Indonesia has committed to addressing climate and development challenges. Mitigation and adaptation commitments are captured in Indonesia’s Enhanced NDCs under the 2015 Paris Agreement. In addition to an unconditional 31.9 percent reduction in emissions against business-as-usual (BAU) projections emissions target for 2030, there is a target of up to 43.2 percent reduction conditional on international support. More than 60 percent of the emission reduction target in Indonesia’s Enhanced NDC is intended to be met through actions in forestry and other land uses (FOLU). After FOLU, the energy sector would need to deliver the largest tranche of emission cuts.
“Indonesia has made welcome commitments to climate mitigation and resilience, including efforts to decarbonize the land and energy sectors,” said World Bank Country Director for Indonesia and Timor Leste Satu Kahkonen. “Complementary efforts in fiscal, financial sector, investment, and trade policies would enable the country to deliver on its climate-related goals. Reforms that help raise fiscal resources for development can help build support for the transition to a sustainable long-term economic growth model that will benefit all Indonesians.”
The contribution of solar and wind to the energy mix will need to accelerate rapidly but is challenged by the over-capacity in coal. To expand climate investment, policies such as carbon taxation and subsidy targeting could provide incentive for green investments. Trade policies such as reduced non-tariff barriers could help support firms’ access to green inputs and markets.
“While the challenges presented by the climate crisis are profound, and already taking a heavy toll on the lives and livelihoods of Indonesians, there are also enormous opportunities to bring in private sector investment to help forge a sustainable path,” said IFC Regional Vice President for Asia and the Pacific Riccardo Puliti. “In the energy sector alone, an estimated two-thirds of capital investments, about US$200–220 billion between 2022 and 2040, could be mobilized from the private sector, driven substantially by renewable energy projects. IFC has a strong history of pioneering innovations in climate finance, including leading the green bond market in Indonesia, and stands ready to continue to support the country’s climate ambitions.”
Key Recommendations
To help Indonesia transition to a low-carbon growth path and strengthen its resilience to climate change, reforms for a climate transition could include:
Strengthening the policy framework to support net zero emissions from forests and land use and developing a financing strategy for FOLU Net Sink 2030 plan.

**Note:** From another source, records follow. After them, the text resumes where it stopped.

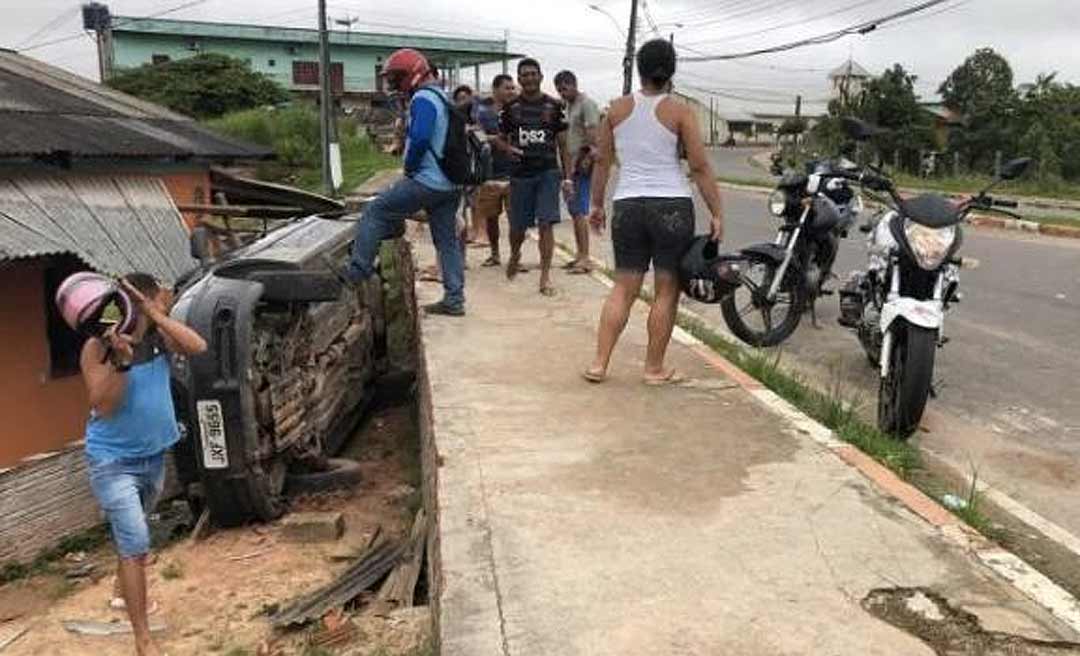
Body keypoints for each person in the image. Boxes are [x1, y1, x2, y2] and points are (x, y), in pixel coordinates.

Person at [74, 273, 207, 656]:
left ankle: (121, 589)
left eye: (137, 301)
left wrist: (158, 315)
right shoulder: (98, 347)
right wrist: (122, 364)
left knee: (131, 534)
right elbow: (104, 404)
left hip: (152, 457)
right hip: (112, 462)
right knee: (136, 542)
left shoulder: (161, 341)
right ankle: (143, 640)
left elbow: (197, 347)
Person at [583, 38, 725, 384]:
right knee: (666, 289)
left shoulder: (615, 110)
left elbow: (602, 162)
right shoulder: (680, 112)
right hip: (672, 205)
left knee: (623, 287)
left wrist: (597, 204)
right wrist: (717, 211)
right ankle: (653, 368)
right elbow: (700, 166)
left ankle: (600, 364)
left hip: (628, 205)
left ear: (640, 69)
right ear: (671, 71)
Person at [349, 48, 465, 316]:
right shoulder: (442, 97)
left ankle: (356, 273)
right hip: (450, 184)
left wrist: (410, 167)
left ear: (412, 75)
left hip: (427, 181)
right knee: (446, 241)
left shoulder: (423, 98)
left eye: (396, 78)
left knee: (376, 211)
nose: (393, 84)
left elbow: (421, 138)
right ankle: (454, 299)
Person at [497, 57, 573, 297]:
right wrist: (508, 149)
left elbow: (563, 144)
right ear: (519, 79)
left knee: (546, 223)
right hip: (520, 175)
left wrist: (567, 178)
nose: (529, 78)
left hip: (548, 173)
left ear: (540, 77)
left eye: (533, 74)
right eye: (524, 75)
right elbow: (499, 138)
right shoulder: (511, 109)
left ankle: (545, 277)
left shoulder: (554, 107)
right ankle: (515, 253)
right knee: (518, 227)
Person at [554, 69, 601, 275]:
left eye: (564, 88)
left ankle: (585, 258)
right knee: (574, 210)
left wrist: (586, 160)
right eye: (559, 90)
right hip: (571, 162)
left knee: (580, 210)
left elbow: (593, 138)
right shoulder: (570, 106)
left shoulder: (586, 104)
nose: (562, 93)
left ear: (574, 84)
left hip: (582, 162)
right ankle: (580, 254)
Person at [473, 74, 521, 268]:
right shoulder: (483, 113)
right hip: (490, 173)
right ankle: (495, 254)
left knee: (515, 219)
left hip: (514, 173)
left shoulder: (519, 112)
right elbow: (477, 136)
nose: (510, 91)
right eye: (506, 88)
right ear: (495, 90)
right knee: (491, 218)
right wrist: (496, 140)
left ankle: (515, 256)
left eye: (512, 88)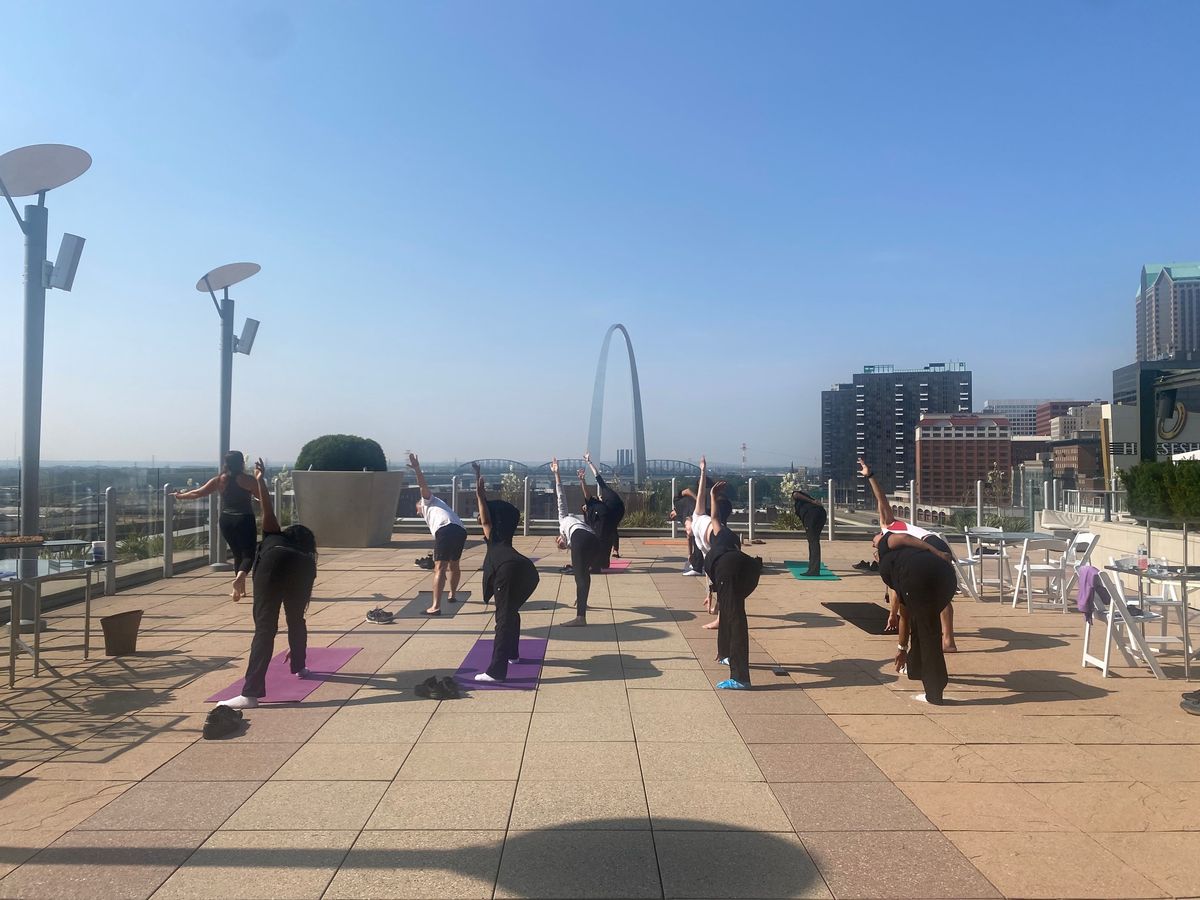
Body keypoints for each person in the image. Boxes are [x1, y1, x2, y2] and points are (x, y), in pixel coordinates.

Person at [218, 458, 318, 710]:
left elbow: (267, 507)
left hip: (272, 566)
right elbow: (299, 615)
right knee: (296, 619)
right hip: (301, 571)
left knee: (265, 628)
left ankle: (250, 694)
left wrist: (260, 480)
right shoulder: (307, 557)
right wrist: (296, 650)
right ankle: (300, 665)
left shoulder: (275, 534)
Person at [859, 458, 957, 651]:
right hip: (934, 543)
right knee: (940, 590)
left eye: (874, 540)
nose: (874, 542)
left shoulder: (889, 527)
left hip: (931, 544)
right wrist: (892, 614)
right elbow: (896, 588)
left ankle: (946, 639)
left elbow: (881, 500)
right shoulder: (892, 546)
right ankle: (948, 641)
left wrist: (869, 476)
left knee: (938, 591)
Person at [473, 463, 539, 683]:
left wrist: (481, 496)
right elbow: (488, 518)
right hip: (528, 572)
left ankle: (496, 671)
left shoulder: (493, 536)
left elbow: (486, 519)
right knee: (510, 612)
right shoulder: (505, 536)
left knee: (503, 618)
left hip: (508, 571)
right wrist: (480, 486)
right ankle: (513, 654)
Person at [873, 529, 956, 704]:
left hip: (920, 579)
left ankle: (935, 691)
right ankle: (916, 668)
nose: (874, 543)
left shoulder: (885, 544)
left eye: (874, 542)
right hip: (946, 577)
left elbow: (904, 613)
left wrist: (901, 649)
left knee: (929, 632)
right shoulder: (902, 556)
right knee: (923, 620)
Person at [174, 450, 262, 602]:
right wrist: (260, 478)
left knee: (236, 554)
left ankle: (239, 592)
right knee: (248, 554)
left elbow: (198, 493)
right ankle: (240, 579)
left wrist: (180, 496)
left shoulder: (219, 480)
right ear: (241, 463)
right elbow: (262, 496)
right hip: (244, 518)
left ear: (226, 463)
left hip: (226, 519)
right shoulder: (247, 480)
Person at [705, 479, 762, 690]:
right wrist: (712, 496)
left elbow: (714, 517)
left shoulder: (717, 540)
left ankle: (740, 677)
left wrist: (712, 496)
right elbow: (715, 516)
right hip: (750, 569)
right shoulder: (728, 536)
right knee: (731, 613)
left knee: (736, 619)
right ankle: (725, 654)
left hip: (729, 570)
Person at [407, 453, 468, 615]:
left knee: (439, 568)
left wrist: (417, 469)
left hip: (445, 529)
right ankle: (453, 594)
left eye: (417, 508)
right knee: (454, 565)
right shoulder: (437, 507)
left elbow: (422, 486)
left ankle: (435, 606)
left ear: (420, 504)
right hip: (459, 530)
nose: (417, 512)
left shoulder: (427, 501)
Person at [551, 457, 600, 627]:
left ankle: (580, 618)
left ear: (559, 536)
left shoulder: (563, 520)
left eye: (558, 542)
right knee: (583, 574)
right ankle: (582, 603)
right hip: (592, 540)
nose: (560, 543)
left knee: (580, 576)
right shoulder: (573, 537)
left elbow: (560, 496)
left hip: (585, 538)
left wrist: (557, 473)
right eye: (561, 546)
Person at [583, 451, 626, 568]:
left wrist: (589, 462)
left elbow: (597, 475)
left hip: (615, 510)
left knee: (609, 530)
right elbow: (597, 475)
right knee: (612, 529)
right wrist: (588, 461)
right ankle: (614, 550)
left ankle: (610, 551)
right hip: (620, 509)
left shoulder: (604, 494)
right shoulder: (607, 493)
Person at [791, 486, 828, 576]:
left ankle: (813, 570)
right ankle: (813, 568)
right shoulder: (808, 501)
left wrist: (812, 501)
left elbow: (796, 494)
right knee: (814, 541)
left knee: (813, 542)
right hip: (821, 514)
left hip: (812, 516)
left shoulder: (800, 498)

Carrying out an energy transition strategy based on a comprehensive decarbonization plan, accelerating pricing and subsidy reform, improving the investment climate for renewable energy, and managing the social and poverty impacts of such a transition.
Developing a national urban mobility policy framework to support low-carbon transport and cities.
Establishing a roadmap of reforms that include development of a carbon pricing trajectory and replacement of electricity subsidies with targeted cash transfers.
Strengthening the enabling environment for green investment for financial and private sector, including by developing a financial sector risk assessment strategy.
Improving flood resilience through spatial planning and early-warning systems.